Dr. Naschitz: First, treatment of CFS by manipulating the autonomic nervous system. We hypothesized that midodrine treatment could benefit patients with the CFS. Ten patients with CFS and five control patients with non-CFS fatigue were studied. The patients were off medications for at least two weeks before entering the study. A dysautonomic reaction on HUTT (i.e., HIS >-0.98) was present in all CFS but not in the non-CFS control patients. With midodrine treatment, six of 10 CFS patients showed subjective and objective improvement, which was maintained during 12 months of treatment. On last HUTT the average HIS was -1.51 (range from -0.87 to -1.98). Non-CFS fatigue patients, with normal HIS at baseline, had no improvement in HIS and fatigue scores while taking midodrine9. Results of this pilot study spurs larger prospective studies on the principle of manipulating the autonomic nervous system to improve both dysautonomic phenomena and fatigue in CFS.

Second, separating fibromyalgia from CFS. Distinction between fibromyalgia and CFS could be possible based on their cardiovascular reactivities.

Third, developing an objective test in support of the diagnosis of FMF based on its specific cardiovascular reactivity. Finally, examination of additional groups of patients with “somatic functional syndromes” in searching for disease-specific cardiovascular reactivity patterns.

Editor’s note: The authors acknowledge limits to their present study. Fifty-six HUTT examinations were terminated because of syncope or presyncope, including nine in the CFS group.

Notes

1)         Naschitz JE et al. Hemodynamic instability in chronic fatigue syndrome: indices and diagnostic significance. Semin Arthritis Rheum. 2001;31:199-208.

2)         Naschitz JE, Sabo E, Naschitz S, Rozenbaum M, Rosner I, Musafia-Priselac R, Shaviv N, Ahdoot A, Ahdoot M, Gaitini L, Eldar S, Yeshurun D. Fractal Analysis and Recurrence Quantification Analysis of Heart Rate and Pulse Transit Time for Diagnosing Chronic Fatigue Syndrome. Clin Autonomic Res. 2002;12:264-272.

3)         Naschitz JE, et al. Cardiovascular response to upright tilt in fibromyalgia differs from that in chronic fatigue syndrome. J Rheumatol. 2001;28:1356-1360.

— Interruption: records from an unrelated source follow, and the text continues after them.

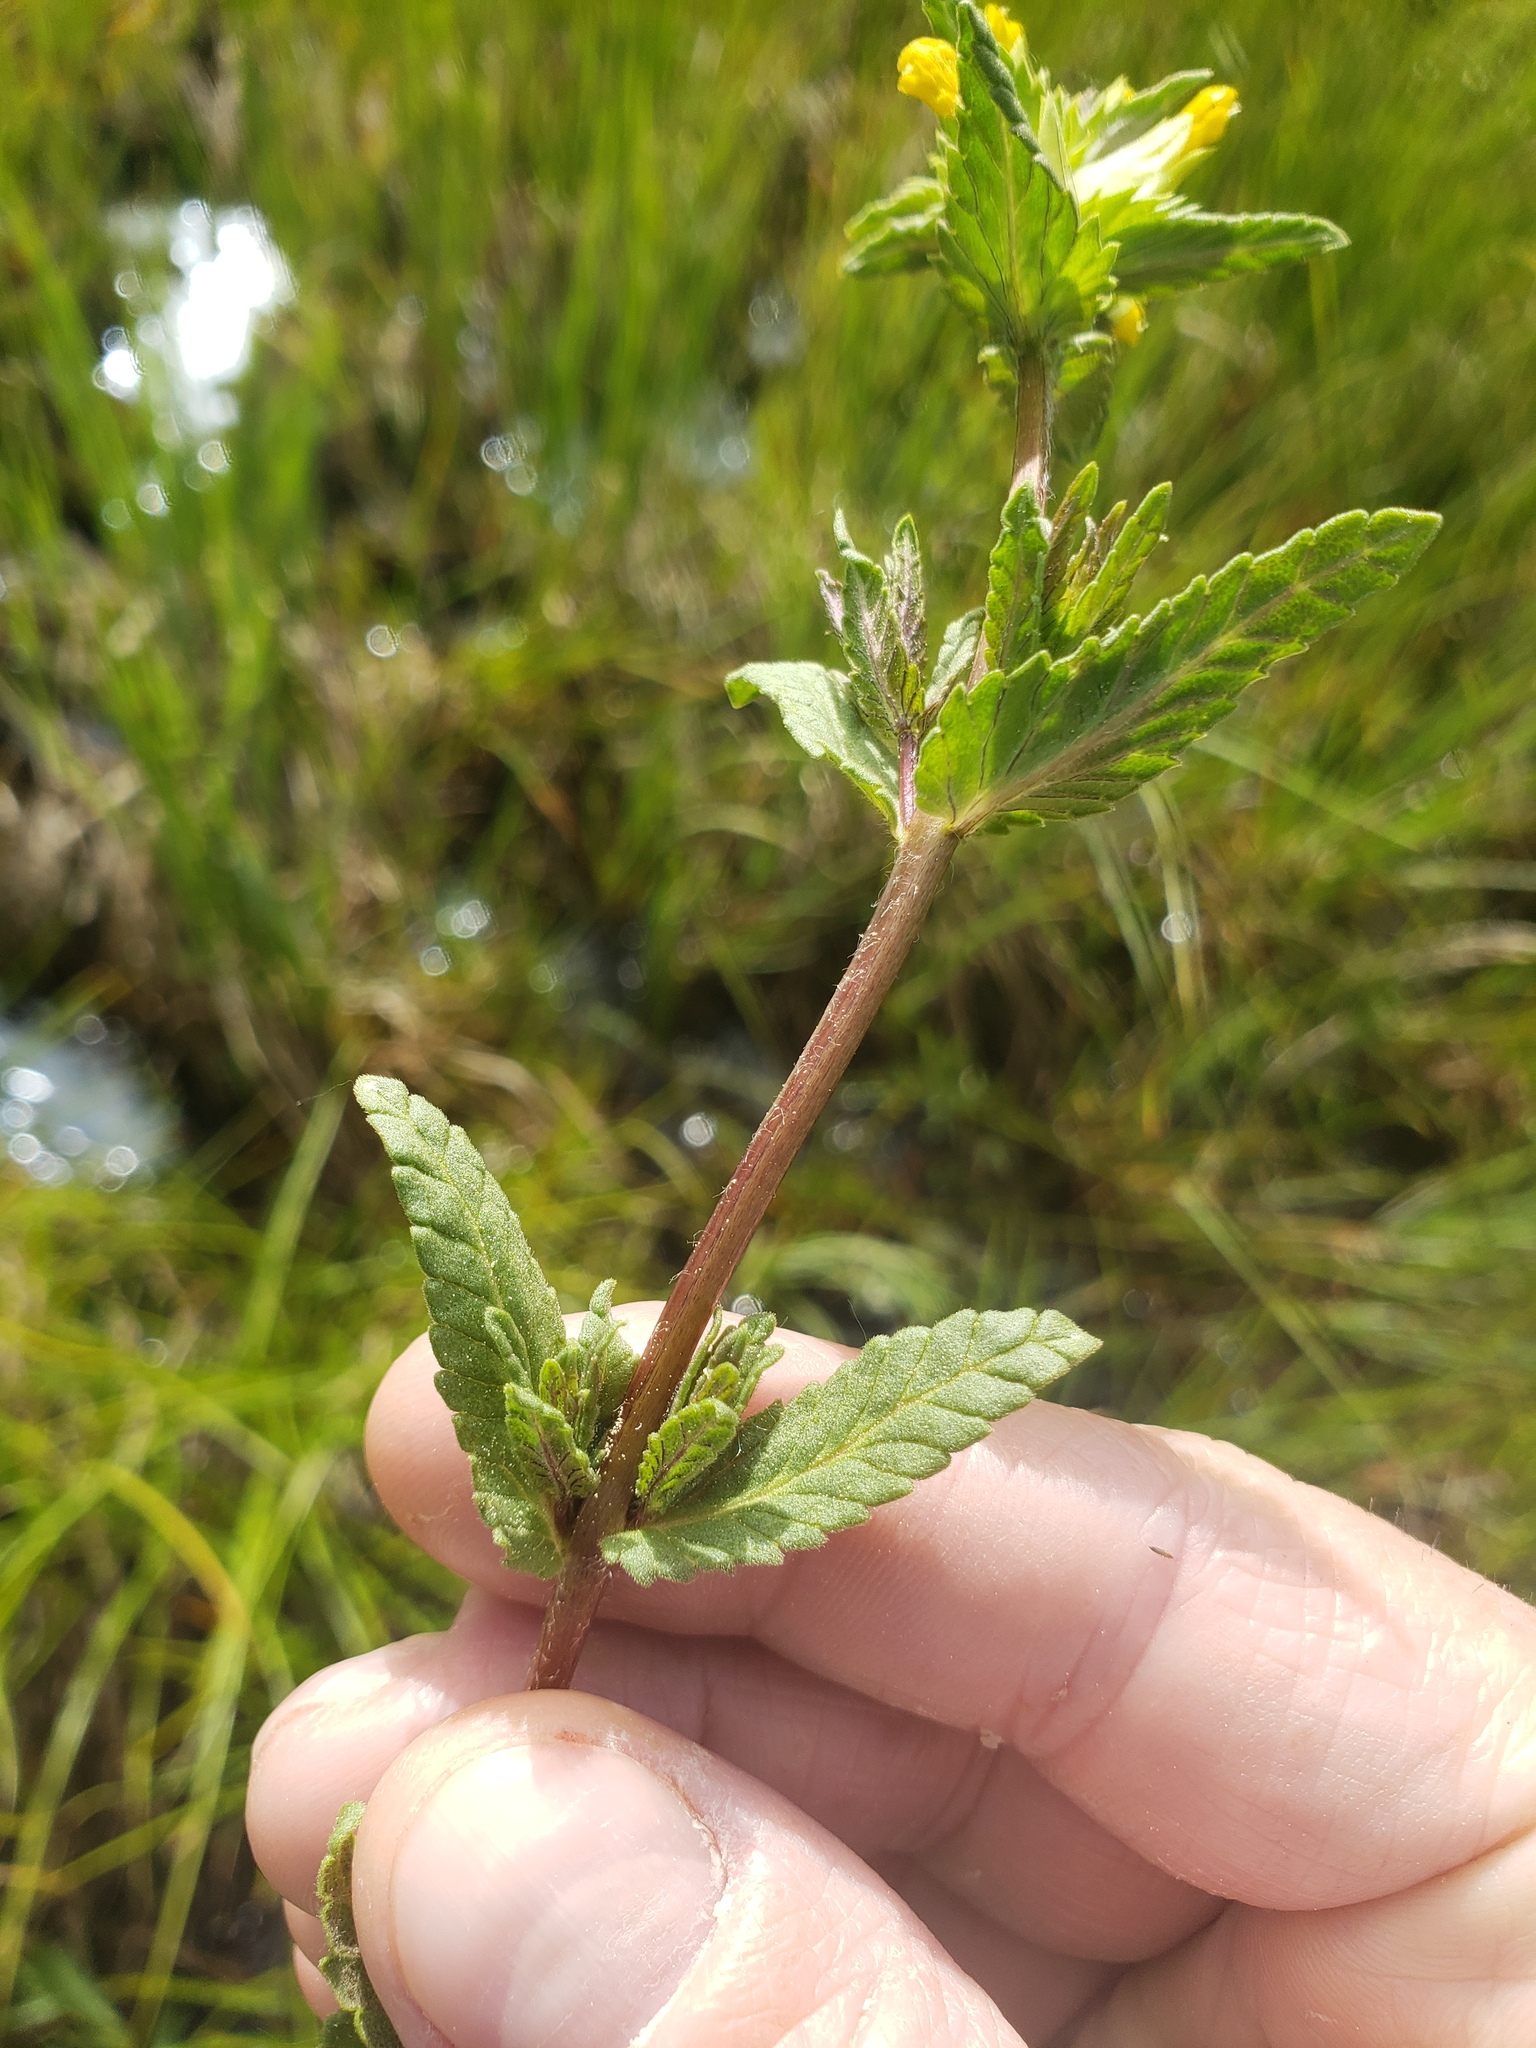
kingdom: Plantae
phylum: Tracheophyta
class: Magnoliopsida
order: Lamiales
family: Orobanchaceae
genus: Rhinanthus
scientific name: Rhinanthus groenlandicus
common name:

4)         Naschitz JE, Sabo E, Naschitz S, Rosner I, Rozenbaum M, Fields M, Isseroff H, Musafia Priselac R, Gaitini L, Eldar S, Zukerman E, Yeshurun D. Hemodynamic Instability Score in Chronic Fatigue Syndrome (CFS) and non-CFS Chronic Fatigue. Semin Arthritis Rheum. 2002;32:141-148.

5)         Naschitz JE, Rosner I, Rozenbaum M, Naschitz S, Shaviv N, Fields M, Isseroff H, Zuckerman E, Yeshurun D, Sabo E. The head-up tilt test with hemodynamic instability score in diagnosing chronic fatigue syndrome. Q J Med. 2003;96:133-142.

6)         Naschitz JE, Gaitini L, Eridzhanyan L, Keren D, Sabo E, Yeshurun D, Hardoff D, Yaffe M. The capnography tilt test for the diagnosis of hyperventilation syncope. Q J Med. 1997;90:139-145.

7)         Naschitz JE, Hardoff D, Bystritzki I, Yeshurun D, Gaitini L, Tamir A, Yaffe M. The role of the capnography head-up tilt test in the diagnosis of syncope in children and adolescents. Pediatrics. 1998:101:1-6.

8)         Naschitz JE, Rosner I, Rosenbaum M, Gaitini L, Bistritzki I, Zuckerman E, Sabo E, Yeshurun D. The capnography head-up tilt test for evaluation of chronic fatigue syndrome. Semin Arthritis Rheum. 2000;30:79-86.

9)         Naschitz JE, Rosner J, Rozenbaum M, Musafia Priselac R, Sabo E, Gaitini L, Eldar S, Zukerman E, Yeshurun D. Successful Treatment of Chronic Fatigue Syndrome with Midodrine: a Pilot Study. Clin Exp Rheumato. In press.